====== DATA SUPPLIED

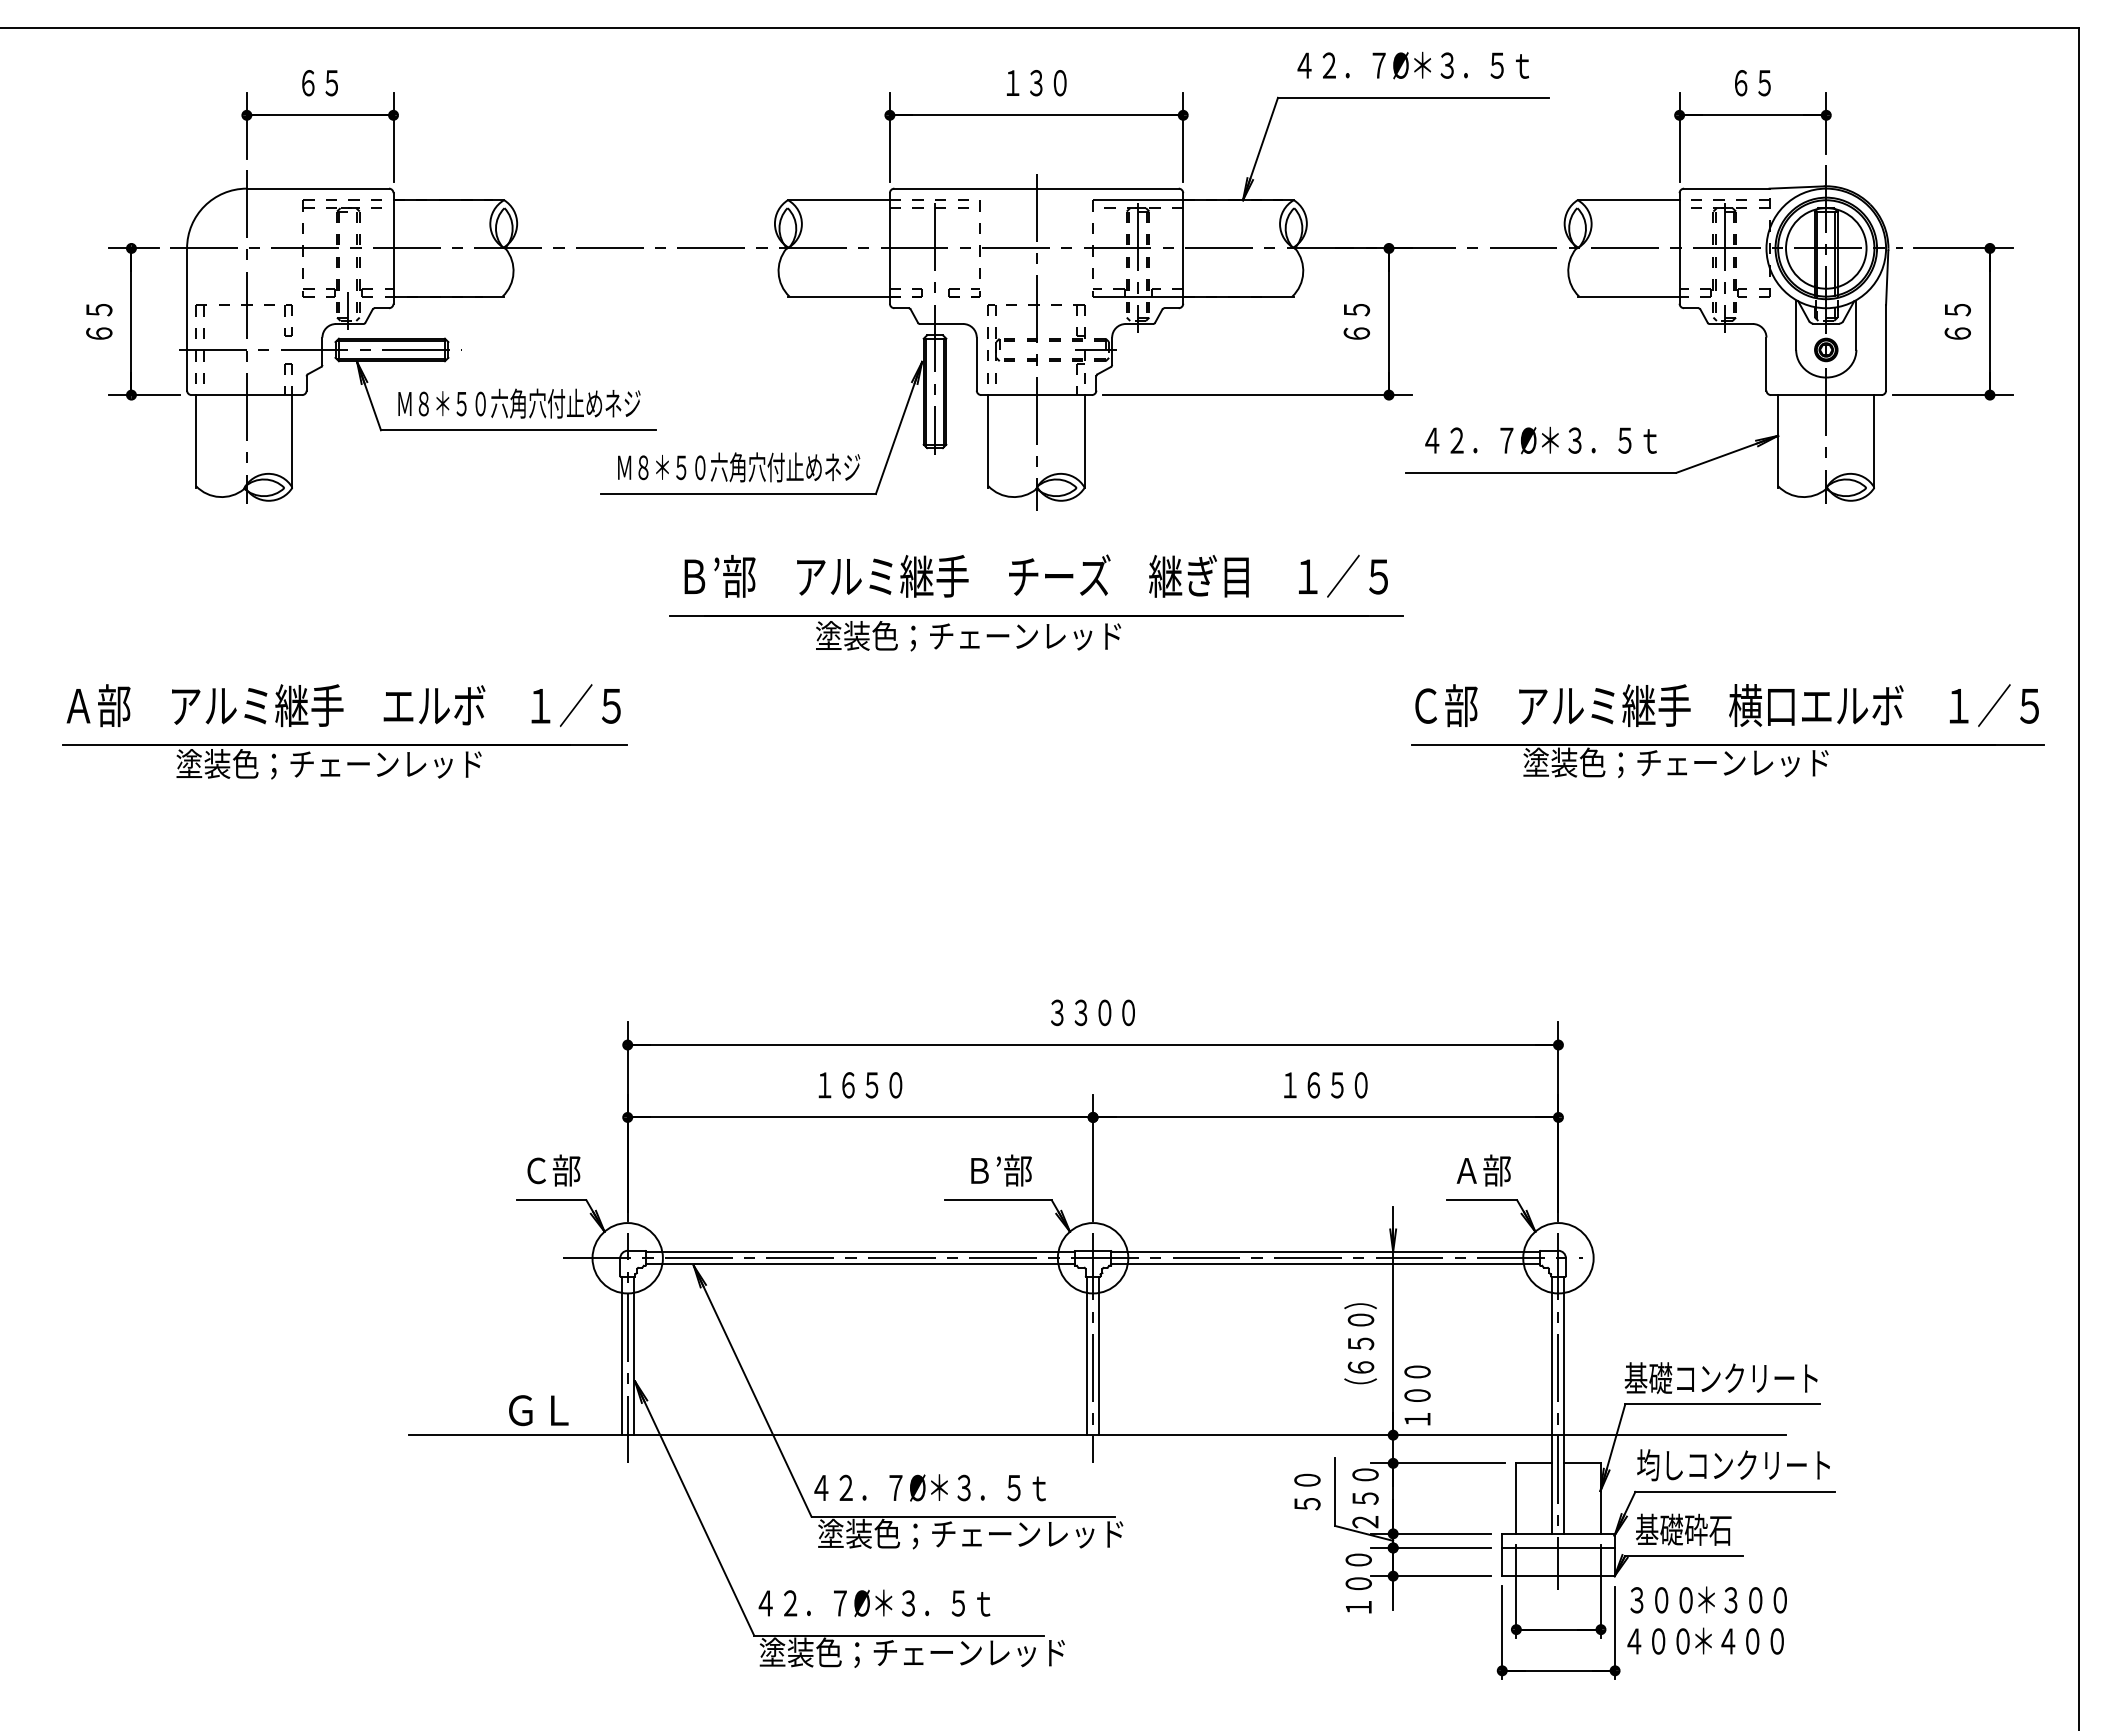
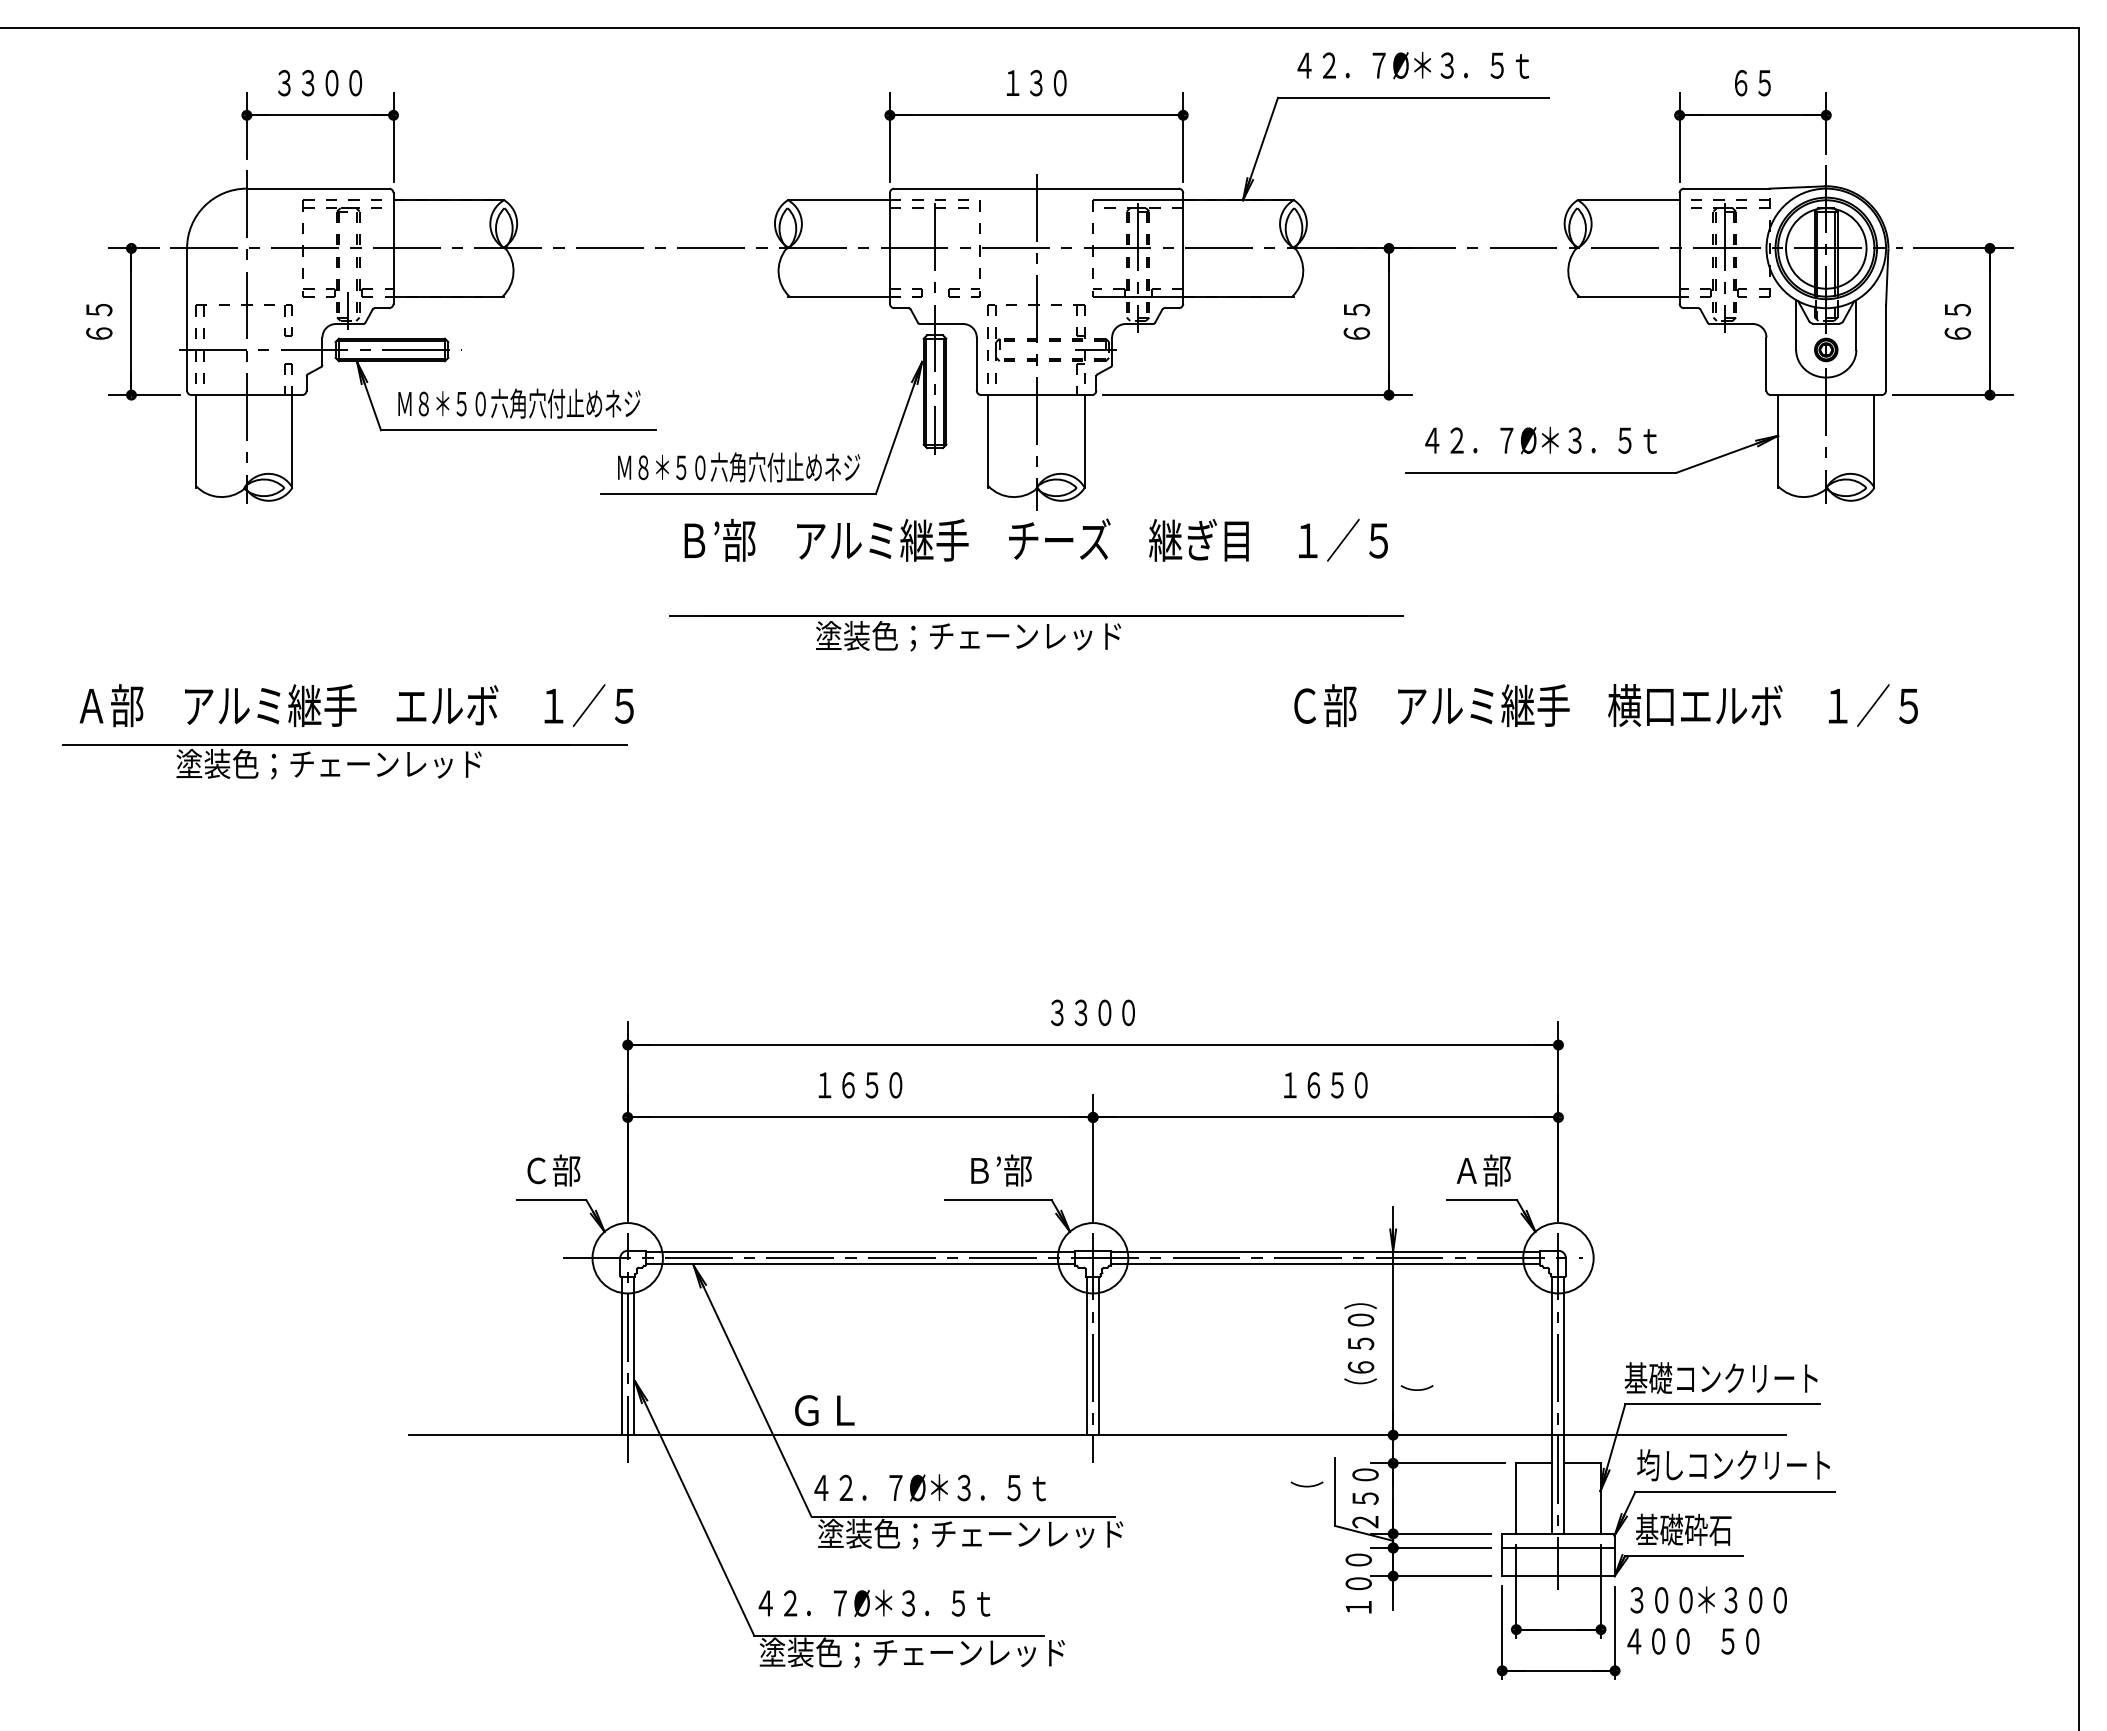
text at (320, 83): ６５ -> ３３００
text at (1035, 575) position: (1035, 575) -> (1035, 539)
text at (343, 705) position: (343, 705) -> (356, 705)
text at (1726, 705) position: (1726, 705) -> (1605, 705)
part at (1727, 761): present -> none
text at (1416, 1395): １００ -> （
text at (538, 1410) position: (538, 1410) -> (824, 1410)
text at (1306, 1491): ５０ -> （
text at (1739, 1640): ＊４００ -> ５０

============

#### GIVEN TASK
From the items above, pull out each line that contains the word "position", copying those lines in full.

#### TASK ANSWER
text at (1035, 575) position: (1035, 575) -> (1035, 539)
text at (343, 705) position: (343, 705) -> (356, 705)
text at (1726, 705) position: (1726, 705) -> (1605, 705)
text at (538, 1410) position: (538, 1410) -> (824, 1410)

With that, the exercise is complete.